Glossary of Spamming Techniques
- 1 Link Farming
- Swapping, exchanging or selling reciprocal links in order to boost the number of sites linking to a particular site in order to increase SERPs visibility.
- 2 Junk Forums
- Discussion forums developed specifically to promote discussion or interest in certain topics in the hope of seeding pages with keywords and phrases which will be spidered by search engines.
- 3 Domain Duplication
- The development of (almost) identical websites with different domain names, often modified to suite regional specificity or targeted keyphrases.
- 4 Empire Building
- The process of building interlinked websites and/or web logs (blogs) in order to mutually enhance each site's SERPs.
- 5 Linked Blogs
- Similar to Empire Building [4, above] but usually more refined to promote a group of similar thinking individuals. Can be used to influence site ranking with the introduction of specific domain (site) references.
- 6 Wikis
- Much like Linked Blogs [5, above] except far more crude in operation and unlikely to be afforded authority status like 'professional' blogs.
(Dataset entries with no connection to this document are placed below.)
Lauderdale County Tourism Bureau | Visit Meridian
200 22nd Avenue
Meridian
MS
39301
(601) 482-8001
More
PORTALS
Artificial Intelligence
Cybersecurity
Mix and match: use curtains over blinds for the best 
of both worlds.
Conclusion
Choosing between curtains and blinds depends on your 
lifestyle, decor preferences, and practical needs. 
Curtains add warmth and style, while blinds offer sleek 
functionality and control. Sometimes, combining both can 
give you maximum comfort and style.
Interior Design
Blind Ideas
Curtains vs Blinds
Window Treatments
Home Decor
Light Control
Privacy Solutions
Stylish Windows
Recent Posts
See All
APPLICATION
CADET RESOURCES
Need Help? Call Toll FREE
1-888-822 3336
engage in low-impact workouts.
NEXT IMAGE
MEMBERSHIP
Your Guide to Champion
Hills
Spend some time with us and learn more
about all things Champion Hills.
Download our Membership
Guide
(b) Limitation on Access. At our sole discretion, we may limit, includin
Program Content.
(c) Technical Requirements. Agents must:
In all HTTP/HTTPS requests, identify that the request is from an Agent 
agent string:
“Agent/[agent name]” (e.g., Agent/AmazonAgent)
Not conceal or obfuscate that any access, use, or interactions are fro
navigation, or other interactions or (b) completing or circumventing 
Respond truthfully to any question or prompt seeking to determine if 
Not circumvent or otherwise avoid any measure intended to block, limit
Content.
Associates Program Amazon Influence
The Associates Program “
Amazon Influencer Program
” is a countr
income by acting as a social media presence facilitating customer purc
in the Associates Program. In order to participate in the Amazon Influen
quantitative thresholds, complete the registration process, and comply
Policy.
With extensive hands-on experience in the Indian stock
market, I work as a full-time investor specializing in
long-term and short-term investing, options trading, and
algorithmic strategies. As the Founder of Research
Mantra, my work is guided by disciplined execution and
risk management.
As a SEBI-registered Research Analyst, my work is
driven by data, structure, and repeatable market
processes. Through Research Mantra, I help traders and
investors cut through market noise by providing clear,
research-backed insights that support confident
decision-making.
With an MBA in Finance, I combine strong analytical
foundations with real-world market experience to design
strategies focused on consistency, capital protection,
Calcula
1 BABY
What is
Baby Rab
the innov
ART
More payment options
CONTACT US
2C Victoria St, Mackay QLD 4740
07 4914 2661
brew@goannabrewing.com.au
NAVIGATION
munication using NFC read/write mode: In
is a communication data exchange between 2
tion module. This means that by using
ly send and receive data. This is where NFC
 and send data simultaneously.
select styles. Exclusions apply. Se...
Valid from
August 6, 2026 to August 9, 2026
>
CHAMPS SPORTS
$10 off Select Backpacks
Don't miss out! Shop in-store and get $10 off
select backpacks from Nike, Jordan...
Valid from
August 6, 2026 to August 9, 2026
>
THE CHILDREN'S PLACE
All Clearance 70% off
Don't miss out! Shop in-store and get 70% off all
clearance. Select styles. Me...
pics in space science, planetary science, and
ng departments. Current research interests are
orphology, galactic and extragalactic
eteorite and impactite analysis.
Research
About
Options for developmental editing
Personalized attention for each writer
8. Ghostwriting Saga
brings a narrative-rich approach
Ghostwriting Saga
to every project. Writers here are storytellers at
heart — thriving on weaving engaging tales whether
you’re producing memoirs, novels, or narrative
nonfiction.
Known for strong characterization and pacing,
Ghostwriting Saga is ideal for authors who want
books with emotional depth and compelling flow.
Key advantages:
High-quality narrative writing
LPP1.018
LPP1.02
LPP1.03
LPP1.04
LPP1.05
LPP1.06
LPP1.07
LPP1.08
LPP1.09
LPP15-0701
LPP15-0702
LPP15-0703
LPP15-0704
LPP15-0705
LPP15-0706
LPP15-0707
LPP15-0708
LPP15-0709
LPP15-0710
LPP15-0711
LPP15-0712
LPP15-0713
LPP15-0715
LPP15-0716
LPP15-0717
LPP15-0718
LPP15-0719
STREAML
- 7 JavaScript Link Manipulation
- A technique used to redirect web visitors to specific pages, often forcibly through mouse-over triggers, and difficult to detect automatically.
- 8 Dynamically Spawned Pages
- Pages produced by server-side code like ASP or PHP served in response to specific, highly targeted keywords, dynamically generated from template text, often served to web crawlers.
- 9 Doorway Pages
- Keyword rich pages specifically optimised to perform well in the SERPs which add nothing to overall site content and whose links invariably point to the index or other targeted website page.
- 10 ODP-Driven Databases
- Categorised data dumped from the freely available ODP RTF (Rich Text Format) to supply keyphrase-rich doorway pages supporting a core site.
- 11 Generated Pages
- As ODP-Driven Databases [10, above] but machine generated from similar database content.
- Used to increase PR (PageRank) and SERPs visibility of a site or page by providing link content for crawlers generally to doorway pages and concealed from web visitors.
- 13 Keyword Stuffed Anchor Text
- Links to other pages comprising targeted keyphrases, often irrelevant to surrounding text.
- 14 Cloaked Redirects
- Serving one set of pages to spiders, another to users.